CONCILIATION OF SFERICS (2016b)
Though I did not attend the Radio Revolten Festival, I did experience Kogawa’s contribution to it — a video entitled CONCILIATION OF SFERICS — online, and I recommend that you do the same. The video begins with the image of two radio receivers and four circular coils of red wire attached to small electronic gadgets about the size of a postage stamp. These are Kogawa’s latest “'all band transmitters,” which can cover large swaths of the spectrum, including most of the AM and FM bands.[2] As a hand reaches towards these transmitters, the camera angle shifts and I realize that Kogawa has used a bodycam to capture this performance, creating not only a piece of video documentation, but also a work of video art that allows viewers to virtually experience the performance from his point of view. I notice that the position of his hands roughly corresponds to the position of my own hands, which rest idly on the keyboard, and as I gaze into the screen, it is easy for me to imagine his hands as a digital extension of my very own.
CONCILIATION OF SFERICS by Tetsuo Kogawa (Video taken from https://vimeo.com/204772735 posted by Mobile Radio, 19 February 2017).
After Kogawa attaches 9-volt batteries to each of the transmitters, an electronic squeal enters the scene. As it whines and falls in pitch, other tones ascend from below. When Kogawa places his hand over one of the batteries, this tonal chorus is squelched and as he picks up the battery, individual squeals once again break free and scurry up and down in pitch. As Kogawa slowly raises, lowers, and moves these transmitters from side to side, tiny chirps flutter around the stereo field, quickly and chaotically. Sometimes a crashing wave of noise drowns out these sounds. Other times, they seem to move in a synchronized harmony that forms a rhythmic drone resembling an accelerating or decelerating motor.

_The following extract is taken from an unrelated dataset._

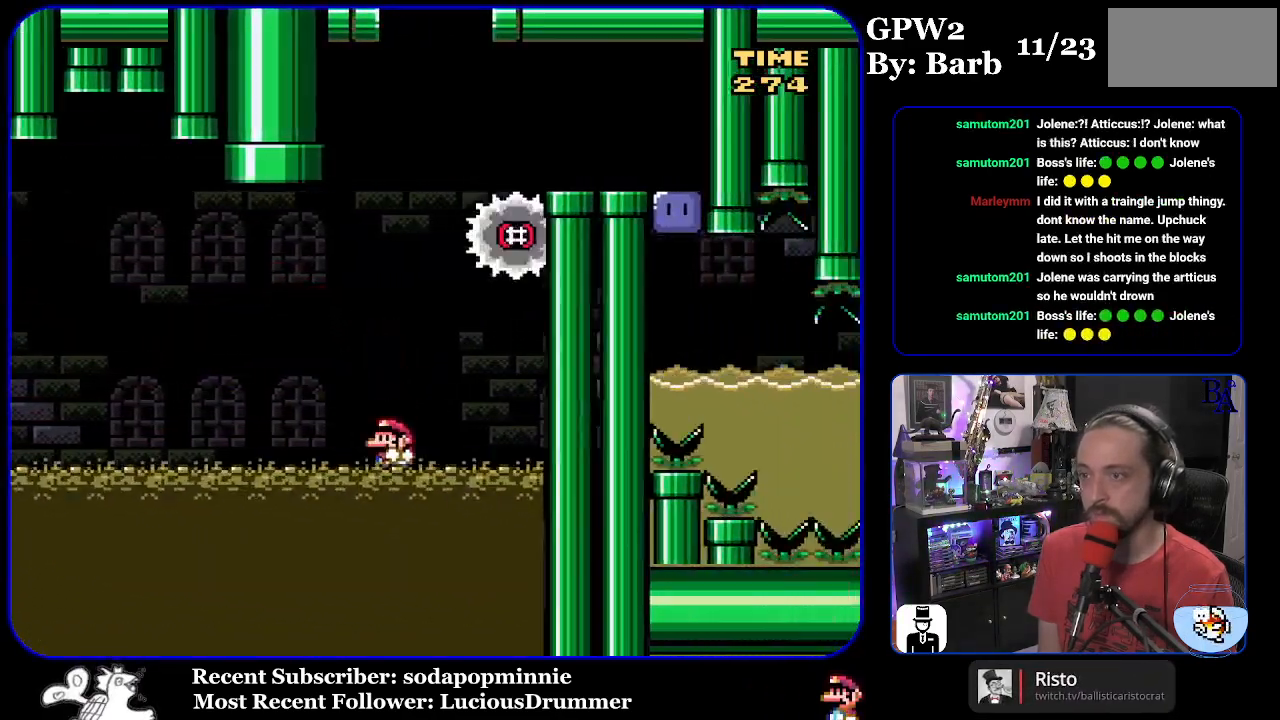
{"buttons": ["B", "Y", "DPAD_RIGHT"], "events": [[133, "B", "down"], [350, "DPAD_LEFT", "up"], [433, "DPAD_RIGHT", "down"]]}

Kogawa specified three compositional rules for CONCILIATION OF SFERICS, and he describes his process for creating the piece in the following manner:
In the beginning, I made wide-band [...] transmitters covering 500KHz to 150MHz and more of the harmonics. [...] The point of my live performance is: (1) not using any ready-made sound-devices; (2) less creating ‘music’; (3) insisting on my hands moving as a kind of ‘hands-dance’. (Kogawa 2016c)
After reading Kogawa's rules for this performance, I realize that I will have a hard time discerning a direct correlation between the sounds I hear and the movements I see on the screen as the video plays. As much as I try to find connections among the signals produced and the positions of radio transmitters, receivers, hands, lights, and other material elements contained within the frame, the more I come to accept that I will never fully grasp the whole picture. There will always be something else — some extra element beyond my perception — that has caused these sounds to manifest in the way they did.
I have seen many art projects that deal with radio by making this form of electromagnetic energy easier to perceive, such as the Architecture of Radio app, which aims “to provide a comprehensive window into the infosphere” by visualizing wireless signals (Vijgen 2015: n.p.). However, Kogawa's performances are different. They keep the mysteries of the radio hidden. His slow hand movements and the chaotic agglomeration of sounds cause the airwaves to seem strange and make them more difficult to perceive in their entirety. Yet, within this obscurity, it becomes easier to perceive radio as something fascinating and unknown, a site for discovery filled with potential. Kogawa's hand movements begin to uncover this potential by investigating the aesthetic and performative possibilities of the airwaves during his direct interventions into and within this electromagnetic realm.
In an interview with his long-time friend and collaborator, the Fluxus artist, Yasunao Tone, Kogawa explains: “In my ‘hand-waving’ performance of radioart, my hands [are] not controlled by my senses nor by my taste” (Kogawa 2008). What, then, guides Kogawa in these performances? Perhaps he moves his hands and the radio transmitters in response to the sounds they produce, but if this is the case, then which object is really the transmitter and which one is the receiver? Also, what exactly is it that we hear in these performances? Since these transmitters are not attached to a microphone or an audio playback device, what is this sound anyway? Is it the sound of radio itself or is it something else?